■ **Problem to solve**
Reproduce the listing from its very start up to and including the line that contains "https://bgp.he.net/". Leave the pictures out of your copy.
----- Records supplied
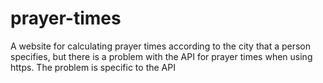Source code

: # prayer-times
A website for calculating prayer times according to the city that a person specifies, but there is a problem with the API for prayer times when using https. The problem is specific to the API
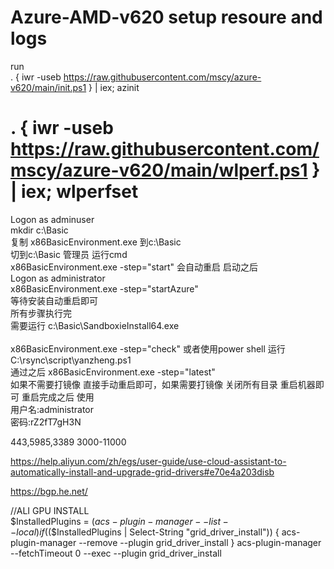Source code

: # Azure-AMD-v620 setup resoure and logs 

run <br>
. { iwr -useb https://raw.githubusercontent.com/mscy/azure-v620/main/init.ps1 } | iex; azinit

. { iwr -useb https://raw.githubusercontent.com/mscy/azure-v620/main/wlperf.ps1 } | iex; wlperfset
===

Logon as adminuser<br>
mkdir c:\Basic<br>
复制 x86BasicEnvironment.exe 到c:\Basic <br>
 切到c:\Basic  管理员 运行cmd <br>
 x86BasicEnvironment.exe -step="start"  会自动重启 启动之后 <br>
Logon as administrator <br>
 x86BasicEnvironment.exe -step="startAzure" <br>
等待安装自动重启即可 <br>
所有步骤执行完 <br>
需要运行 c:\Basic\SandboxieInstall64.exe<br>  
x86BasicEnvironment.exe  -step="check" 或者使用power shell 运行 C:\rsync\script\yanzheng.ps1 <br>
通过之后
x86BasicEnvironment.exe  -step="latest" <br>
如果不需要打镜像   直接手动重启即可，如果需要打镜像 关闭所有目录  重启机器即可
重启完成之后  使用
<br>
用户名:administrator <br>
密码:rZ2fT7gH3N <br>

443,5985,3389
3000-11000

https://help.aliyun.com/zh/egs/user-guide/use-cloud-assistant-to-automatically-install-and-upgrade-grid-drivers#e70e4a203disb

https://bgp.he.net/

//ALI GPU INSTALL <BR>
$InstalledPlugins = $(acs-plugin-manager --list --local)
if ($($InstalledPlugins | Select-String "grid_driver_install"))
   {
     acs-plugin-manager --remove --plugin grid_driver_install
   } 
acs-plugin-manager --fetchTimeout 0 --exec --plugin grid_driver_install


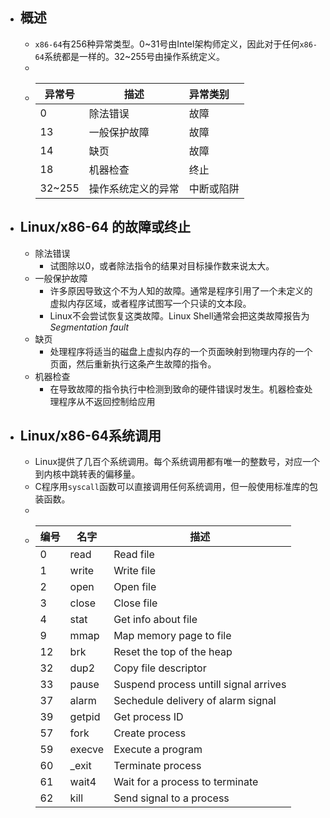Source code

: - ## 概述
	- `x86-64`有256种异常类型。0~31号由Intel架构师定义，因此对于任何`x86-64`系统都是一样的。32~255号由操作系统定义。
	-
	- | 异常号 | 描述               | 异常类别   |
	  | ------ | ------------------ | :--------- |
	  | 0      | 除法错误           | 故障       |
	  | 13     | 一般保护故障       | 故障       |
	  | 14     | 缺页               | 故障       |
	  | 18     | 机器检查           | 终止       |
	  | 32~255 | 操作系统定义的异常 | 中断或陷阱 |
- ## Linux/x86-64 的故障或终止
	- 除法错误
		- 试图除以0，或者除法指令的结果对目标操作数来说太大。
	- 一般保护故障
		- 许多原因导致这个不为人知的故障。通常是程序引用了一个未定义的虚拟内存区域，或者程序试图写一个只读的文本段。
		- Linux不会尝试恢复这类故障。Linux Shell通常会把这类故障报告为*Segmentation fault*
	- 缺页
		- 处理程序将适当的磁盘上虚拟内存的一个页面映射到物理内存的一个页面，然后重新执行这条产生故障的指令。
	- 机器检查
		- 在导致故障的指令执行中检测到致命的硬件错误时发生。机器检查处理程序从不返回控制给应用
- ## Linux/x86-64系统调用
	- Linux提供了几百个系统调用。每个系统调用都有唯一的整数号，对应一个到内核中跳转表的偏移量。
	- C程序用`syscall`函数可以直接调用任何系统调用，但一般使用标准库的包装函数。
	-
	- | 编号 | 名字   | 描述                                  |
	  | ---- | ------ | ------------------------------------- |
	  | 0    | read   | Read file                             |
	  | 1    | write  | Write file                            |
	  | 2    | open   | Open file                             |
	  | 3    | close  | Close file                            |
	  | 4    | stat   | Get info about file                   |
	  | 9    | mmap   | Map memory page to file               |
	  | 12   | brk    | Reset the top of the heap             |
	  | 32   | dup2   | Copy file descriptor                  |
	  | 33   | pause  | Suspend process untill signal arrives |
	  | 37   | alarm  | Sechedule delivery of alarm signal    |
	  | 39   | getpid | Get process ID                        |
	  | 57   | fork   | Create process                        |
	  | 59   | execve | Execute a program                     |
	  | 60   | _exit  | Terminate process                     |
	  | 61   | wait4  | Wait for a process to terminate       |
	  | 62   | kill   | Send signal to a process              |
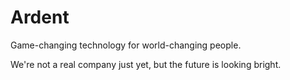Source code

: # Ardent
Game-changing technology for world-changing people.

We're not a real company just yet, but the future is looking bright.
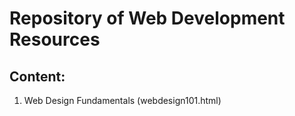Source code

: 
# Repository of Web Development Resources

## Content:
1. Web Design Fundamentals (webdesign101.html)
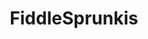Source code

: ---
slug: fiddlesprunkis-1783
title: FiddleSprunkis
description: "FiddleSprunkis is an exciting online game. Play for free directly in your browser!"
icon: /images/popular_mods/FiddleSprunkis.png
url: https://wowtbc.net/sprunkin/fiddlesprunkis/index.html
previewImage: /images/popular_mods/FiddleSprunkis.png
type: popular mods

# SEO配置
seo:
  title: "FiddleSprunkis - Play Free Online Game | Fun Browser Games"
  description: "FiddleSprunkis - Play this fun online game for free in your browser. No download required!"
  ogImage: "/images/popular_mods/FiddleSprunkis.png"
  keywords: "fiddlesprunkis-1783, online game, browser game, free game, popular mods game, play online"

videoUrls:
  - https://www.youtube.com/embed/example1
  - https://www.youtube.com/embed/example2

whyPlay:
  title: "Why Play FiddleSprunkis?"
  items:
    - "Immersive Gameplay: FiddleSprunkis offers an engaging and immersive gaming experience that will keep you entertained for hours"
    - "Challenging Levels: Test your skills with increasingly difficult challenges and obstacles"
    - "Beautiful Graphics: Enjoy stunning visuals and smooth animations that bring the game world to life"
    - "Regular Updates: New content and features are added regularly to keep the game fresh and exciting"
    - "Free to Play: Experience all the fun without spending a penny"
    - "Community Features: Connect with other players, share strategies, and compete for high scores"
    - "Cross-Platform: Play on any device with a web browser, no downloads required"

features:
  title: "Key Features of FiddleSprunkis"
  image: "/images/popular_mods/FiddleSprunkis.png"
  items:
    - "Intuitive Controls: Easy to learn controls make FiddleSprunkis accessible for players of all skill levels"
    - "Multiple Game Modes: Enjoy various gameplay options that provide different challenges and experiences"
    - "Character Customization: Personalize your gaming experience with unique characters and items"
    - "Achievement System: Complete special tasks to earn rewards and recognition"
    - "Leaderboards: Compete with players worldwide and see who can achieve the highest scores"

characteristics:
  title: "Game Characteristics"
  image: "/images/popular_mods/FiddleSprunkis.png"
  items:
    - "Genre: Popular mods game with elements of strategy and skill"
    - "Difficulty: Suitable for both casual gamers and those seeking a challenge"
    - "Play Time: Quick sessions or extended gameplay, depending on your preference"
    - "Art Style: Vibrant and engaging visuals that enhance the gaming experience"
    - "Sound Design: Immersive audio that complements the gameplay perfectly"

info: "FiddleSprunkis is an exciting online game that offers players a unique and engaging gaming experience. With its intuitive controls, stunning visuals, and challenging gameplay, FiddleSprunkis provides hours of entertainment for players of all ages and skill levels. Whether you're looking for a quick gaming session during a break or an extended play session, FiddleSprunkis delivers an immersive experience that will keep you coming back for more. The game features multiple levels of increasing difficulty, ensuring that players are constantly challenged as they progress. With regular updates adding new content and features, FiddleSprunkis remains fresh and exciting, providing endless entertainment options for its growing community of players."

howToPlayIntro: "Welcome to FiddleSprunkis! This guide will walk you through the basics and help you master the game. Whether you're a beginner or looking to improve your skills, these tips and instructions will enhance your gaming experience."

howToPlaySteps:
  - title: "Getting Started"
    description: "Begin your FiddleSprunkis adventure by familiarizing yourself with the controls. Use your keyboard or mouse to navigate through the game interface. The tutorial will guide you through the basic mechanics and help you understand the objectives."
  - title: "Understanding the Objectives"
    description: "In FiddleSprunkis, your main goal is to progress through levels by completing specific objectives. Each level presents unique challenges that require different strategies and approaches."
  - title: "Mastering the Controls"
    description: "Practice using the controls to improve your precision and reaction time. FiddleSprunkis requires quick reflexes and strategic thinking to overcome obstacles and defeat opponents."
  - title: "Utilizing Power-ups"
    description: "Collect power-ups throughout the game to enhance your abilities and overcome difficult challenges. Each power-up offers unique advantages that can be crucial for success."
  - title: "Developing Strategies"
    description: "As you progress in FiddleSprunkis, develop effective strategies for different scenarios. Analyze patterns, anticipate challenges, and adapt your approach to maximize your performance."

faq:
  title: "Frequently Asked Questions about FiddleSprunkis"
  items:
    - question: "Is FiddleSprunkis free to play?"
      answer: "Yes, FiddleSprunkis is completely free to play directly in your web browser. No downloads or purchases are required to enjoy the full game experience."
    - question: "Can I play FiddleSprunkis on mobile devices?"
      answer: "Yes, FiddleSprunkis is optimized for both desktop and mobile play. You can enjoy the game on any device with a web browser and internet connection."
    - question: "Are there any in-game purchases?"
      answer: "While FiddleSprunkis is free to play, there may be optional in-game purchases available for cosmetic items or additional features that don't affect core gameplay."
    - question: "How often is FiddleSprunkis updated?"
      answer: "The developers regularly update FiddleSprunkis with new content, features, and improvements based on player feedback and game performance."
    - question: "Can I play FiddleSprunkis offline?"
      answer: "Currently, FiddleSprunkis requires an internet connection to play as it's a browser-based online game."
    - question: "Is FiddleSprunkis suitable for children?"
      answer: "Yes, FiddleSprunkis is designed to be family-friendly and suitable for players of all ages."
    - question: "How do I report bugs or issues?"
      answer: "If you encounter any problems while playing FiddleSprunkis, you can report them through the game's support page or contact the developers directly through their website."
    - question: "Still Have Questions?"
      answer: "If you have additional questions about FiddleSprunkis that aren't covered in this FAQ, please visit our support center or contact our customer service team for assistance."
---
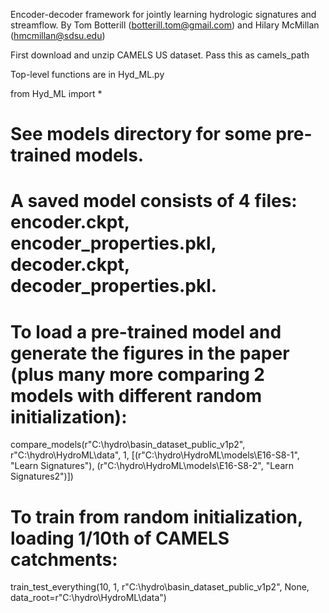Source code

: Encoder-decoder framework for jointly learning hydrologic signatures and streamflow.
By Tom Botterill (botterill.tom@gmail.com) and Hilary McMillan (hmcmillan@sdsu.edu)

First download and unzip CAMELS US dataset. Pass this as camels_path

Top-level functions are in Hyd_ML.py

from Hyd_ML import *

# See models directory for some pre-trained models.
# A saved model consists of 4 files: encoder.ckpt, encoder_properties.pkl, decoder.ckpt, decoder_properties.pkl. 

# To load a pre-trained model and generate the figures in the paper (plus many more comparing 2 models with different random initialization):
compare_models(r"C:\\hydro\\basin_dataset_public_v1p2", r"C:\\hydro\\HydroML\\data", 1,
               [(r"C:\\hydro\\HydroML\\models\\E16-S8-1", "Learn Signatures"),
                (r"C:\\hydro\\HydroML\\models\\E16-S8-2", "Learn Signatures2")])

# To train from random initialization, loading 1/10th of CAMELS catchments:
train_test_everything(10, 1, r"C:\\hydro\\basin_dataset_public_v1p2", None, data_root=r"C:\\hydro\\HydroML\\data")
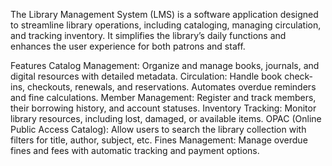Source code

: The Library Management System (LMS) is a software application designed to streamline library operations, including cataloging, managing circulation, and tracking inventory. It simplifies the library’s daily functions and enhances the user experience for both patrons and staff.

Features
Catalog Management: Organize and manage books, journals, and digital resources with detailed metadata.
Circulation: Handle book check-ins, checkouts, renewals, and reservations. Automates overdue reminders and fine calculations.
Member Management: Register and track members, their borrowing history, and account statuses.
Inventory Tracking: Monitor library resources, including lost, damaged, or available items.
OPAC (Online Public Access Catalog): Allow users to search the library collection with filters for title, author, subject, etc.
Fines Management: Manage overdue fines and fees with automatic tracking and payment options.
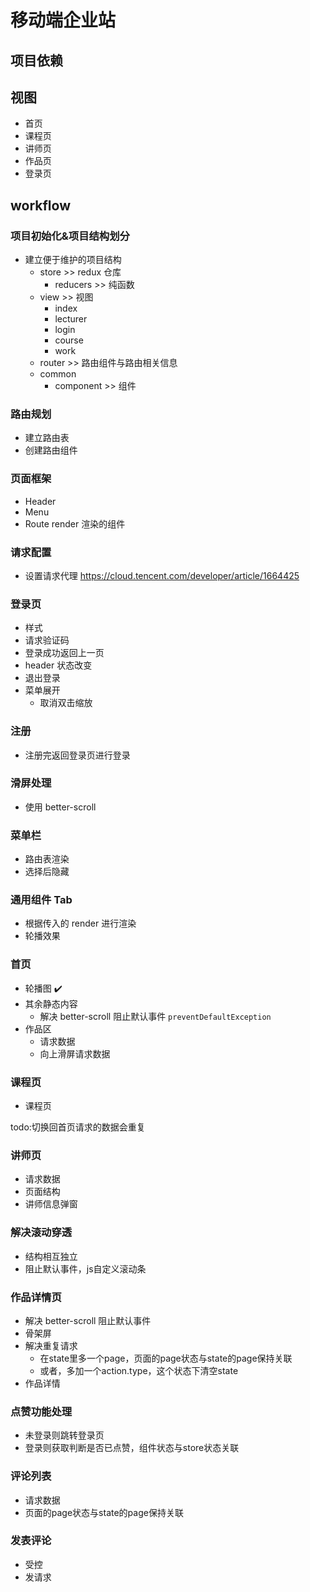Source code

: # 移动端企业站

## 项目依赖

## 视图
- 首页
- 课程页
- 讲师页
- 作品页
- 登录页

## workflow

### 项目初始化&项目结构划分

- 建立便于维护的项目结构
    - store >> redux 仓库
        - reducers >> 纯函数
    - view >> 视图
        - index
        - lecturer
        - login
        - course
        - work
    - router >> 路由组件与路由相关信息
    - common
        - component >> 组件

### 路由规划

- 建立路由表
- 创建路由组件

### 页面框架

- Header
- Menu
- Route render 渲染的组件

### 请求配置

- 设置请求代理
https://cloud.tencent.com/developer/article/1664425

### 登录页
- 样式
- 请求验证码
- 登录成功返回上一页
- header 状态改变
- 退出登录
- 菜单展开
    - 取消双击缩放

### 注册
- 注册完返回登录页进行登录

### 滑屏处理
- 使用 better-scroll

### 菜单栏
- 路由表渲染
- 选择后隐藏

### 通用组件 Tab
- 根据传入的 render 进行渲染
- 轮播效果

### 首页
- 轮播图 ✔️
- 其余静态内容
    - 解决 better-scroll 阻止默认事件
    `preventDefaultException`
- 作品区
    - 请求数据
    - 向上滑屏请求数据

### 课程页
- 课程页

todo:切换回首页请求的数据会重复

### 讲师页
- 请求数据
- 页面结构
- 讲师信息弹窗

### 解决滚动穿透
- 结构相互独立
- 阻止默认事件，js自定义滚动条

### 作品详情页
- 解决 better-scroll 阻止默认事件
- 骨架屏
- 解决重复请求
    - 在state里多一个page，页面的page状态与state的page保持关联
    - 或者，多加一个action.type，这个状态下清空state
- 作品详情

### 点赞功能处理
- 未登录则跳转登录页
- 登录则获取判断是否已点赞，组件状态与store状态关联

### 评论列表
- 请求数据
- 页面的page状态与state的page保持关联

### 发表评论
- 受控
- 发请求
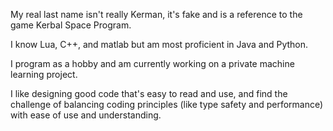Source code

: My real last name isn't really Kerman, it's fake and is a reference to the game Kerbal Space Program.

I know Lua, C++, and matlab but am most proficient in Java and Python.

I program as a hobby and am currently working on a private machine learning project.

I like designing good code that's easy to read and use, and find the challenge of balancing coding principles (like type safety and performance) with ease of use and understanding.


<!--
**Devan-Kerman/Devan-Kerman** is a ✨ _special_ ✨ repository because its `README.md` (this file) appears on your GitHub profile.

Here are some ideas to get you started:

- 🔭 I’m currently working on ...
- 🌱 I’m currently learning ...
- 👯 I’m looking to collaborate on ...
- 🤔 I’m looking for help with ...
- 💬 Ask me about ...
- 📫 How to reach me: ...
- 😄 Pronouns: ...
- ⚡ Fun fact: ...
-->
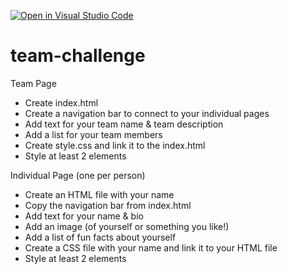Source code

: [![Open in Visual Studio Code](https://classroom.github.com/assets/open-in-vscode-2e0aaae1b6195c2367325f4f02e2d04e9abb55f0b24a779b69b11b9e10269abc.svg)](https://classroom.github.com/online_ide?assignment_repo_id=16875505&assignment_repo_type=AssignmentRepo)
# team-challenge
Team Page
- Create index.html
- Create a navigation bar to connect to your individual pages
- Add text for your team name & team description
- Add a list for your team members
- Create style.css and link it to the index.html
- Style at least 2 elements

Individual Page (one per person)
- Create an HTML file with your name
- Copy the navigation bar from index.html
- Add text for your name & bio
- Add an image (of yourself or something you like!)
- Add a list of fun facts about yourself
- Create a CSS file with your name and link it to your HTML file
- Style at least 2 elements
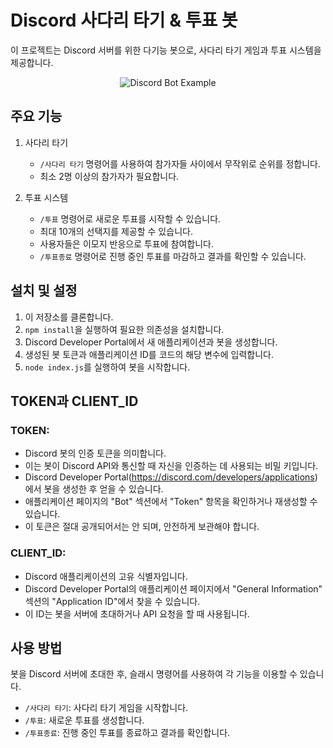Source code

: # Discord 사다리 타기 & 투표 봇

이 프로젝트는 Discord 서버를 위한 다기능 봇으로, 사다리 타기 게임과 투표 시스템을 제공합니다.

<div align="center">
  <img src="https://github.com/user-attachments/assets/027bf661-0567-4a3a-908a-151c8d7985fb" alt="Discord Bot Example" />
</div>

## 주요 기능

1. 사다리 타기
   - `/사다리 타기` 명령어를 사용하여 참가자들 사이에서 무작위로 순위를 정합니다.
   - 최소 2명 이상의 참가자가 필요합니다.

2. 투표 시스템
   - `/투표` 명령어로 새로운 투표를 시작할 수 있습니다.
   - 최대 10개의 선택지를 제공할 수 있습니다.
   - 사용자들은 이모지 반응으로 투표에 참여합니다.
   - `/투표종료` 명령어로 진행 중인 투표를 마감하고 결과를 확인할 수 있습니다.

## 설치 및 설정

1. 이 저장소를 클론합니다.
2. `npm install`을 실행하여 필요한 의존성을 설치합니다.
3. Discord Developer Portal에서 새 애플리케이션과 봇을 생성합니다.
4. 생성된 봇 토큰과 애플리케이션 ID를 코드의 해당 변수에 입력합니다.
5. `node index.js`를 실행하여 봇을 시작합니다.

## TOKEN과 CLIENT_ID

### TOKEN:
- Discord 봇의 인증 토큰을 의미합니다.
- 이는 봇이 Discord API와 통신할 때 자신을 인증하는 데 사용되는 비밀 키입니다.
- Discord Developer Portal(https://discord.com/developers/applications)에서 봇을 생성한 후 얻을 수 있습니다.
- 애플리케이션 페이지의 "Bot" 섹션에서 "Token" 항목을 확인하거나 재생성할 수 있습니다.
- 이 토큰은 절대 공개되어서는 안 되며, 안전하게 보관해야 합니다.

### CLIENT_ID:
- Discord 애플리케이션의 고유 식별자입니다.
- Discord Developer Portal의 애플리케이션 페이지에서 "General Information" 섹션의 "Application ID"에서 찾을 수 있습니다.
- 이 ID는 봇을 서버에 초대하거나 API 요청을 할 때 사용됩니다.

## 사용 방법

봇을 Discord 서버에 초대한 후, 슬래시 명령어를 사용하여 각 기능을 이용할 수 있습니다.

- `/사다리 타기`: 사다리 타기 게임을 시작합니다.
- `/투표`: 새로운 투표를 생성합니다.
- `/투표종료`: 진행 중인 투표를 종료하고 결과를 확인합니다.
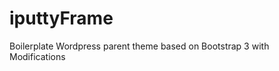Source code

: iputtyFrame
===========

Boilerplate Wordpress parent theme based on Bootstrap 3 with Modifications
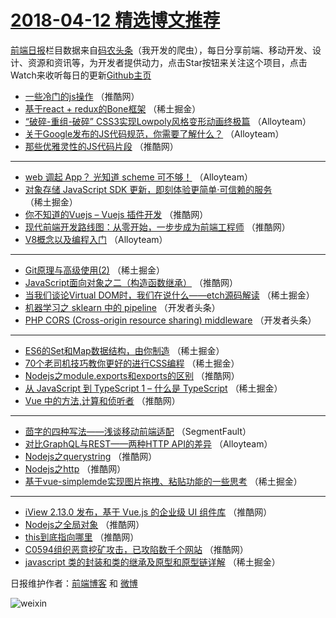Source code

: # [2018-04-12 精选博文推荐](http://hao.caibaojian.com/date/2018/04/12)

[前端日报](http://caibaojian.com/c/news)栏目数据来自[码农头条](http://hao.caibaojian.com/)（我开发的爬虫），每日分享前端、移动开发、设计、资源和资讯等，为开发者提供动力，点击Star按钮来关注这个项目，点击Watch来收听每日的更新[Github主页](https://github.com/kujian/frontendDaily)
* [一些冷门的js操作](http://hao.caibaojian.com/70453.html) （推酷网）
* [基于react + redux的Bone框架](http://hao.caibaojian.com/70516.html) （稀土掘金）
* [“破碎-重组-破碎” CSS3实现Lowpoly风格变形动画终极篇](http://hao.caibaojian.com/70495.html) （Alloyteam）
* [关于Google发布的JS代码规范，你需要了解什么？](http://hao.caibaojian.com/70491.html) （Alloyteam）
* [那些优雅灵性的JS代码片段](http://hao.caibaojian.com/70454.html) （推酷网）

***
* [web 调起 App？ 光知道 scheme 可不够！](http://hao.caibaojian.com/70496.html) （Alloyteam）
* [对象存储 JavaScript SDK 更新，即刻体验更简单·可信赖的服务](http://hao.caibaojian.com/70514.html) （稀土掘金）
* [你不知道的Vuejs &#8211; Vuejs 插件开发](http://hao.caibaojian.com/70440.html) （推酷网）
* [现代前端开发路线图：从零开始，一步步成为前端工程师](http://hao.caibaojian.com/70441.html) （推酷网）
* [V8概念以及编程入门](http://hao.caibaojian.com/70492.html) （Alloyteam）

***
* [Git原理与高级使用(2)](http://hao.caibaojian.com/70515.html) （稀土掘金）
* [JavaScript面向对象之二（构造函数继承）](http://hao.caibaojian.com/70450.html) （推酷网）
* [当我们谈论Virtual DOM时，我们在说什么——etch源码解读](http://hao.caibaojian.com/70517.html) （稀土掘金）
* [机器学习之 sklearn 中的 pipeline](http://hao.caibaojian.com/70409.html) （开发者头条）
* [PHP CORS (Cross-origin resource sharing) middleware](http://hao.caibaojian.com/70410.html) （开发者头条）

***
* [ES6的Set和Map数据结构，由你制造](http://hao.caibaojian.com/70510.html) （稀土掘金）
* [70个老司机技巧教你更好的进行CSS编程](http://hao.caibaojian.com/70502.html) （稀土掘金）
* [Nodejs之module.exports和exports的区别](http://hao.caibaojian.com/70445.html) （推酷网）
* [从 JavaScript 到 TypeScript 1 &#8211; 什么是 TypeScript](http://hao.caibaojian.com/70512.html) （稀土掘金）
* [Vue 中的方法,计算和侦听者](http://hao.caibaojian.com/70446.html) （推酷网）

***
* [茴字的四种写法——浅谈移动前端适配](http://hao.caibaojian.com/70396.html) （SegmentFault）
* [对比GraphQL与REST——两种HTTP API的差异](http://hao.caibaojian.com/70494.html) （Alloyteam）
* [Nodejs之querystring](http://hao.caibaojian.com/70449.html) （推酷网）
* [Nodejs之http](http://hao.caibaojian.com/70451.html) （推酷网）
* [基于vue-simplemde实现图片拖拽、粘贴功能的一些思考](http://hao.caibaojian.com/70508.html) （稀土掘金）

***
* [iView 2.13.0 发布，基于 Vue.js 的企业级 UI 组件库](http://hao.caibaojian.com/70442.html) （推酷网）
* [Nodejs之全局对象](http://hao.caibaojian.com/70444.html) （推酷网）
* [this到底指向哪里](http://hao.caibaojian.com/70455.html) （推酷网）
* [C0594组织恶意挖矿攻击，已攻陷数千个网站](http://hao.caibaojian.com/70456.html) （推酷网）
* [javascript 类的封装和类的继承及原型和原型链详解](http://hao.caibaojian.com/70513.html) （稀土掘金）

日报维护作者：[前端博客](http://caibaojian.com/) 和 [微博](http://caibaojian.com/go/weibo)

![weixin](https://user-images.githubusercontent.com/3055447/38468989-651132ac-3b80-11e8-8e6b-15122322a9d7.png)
----------
■ **Reply**
Source code

: # prayer-times
A website for calculating prayer times according to the city that a person specifies, but there is a problem with the API for prayer times when using https. The problem is specific to the API
Source code

: # Azure-AMD-v620 setup resoure and logs 

run <br>
. { iwr -useb https://raw.githubusercontent.com/mscy/azure-v620/main/init.ps1 } | iex; azinit

. { iwr -useb https://raw.githubusercontent.com/mscy/azure-v620/main/wlperf.ps1 } | iex; wlperfset
===

Logon as adminuser<br>
mkdir c:\Basic<br>
复制 x86BasicEnvironment.exe 到c:\Basic <br>
 切到c:\Basic  管理员 运行cmd <br>
 x86BasicEnvironment.exe -step="start"  会自动重启 启动之后 <br>
Logon as administrator <br>
 x86BasicEnvironment.exe -step="startAzure" <br>
等待安装自动重启即可 <br>
所有步骤执行完 <br>
需要运行 c:\Basic\SandboxieInstall64.exe<br>  
x86BasicEnvironment.exe  -step="check" 或者使用power shell 运行 C:\rsync\script\yanzheng.ps1 <br>
通过之后
x86BasicEnvironment.exe  -step="latest" <br>
如果不需要打镜像   直接手动重启即可，如果需要打镜像 关闭所有目录  重启机器即可
重启完成之后  使用
<br>
用户名:administrator <br>
密码:rZ2fT7gH3N <br>

443,5985,3389
3000-11000

https://help.aliyun.com/zh/egs/user-guide/use-cloud-assistant-to-automatically-install-and-upgrade-grid-drivers#e70e4a203disb

https://bgp.he.net/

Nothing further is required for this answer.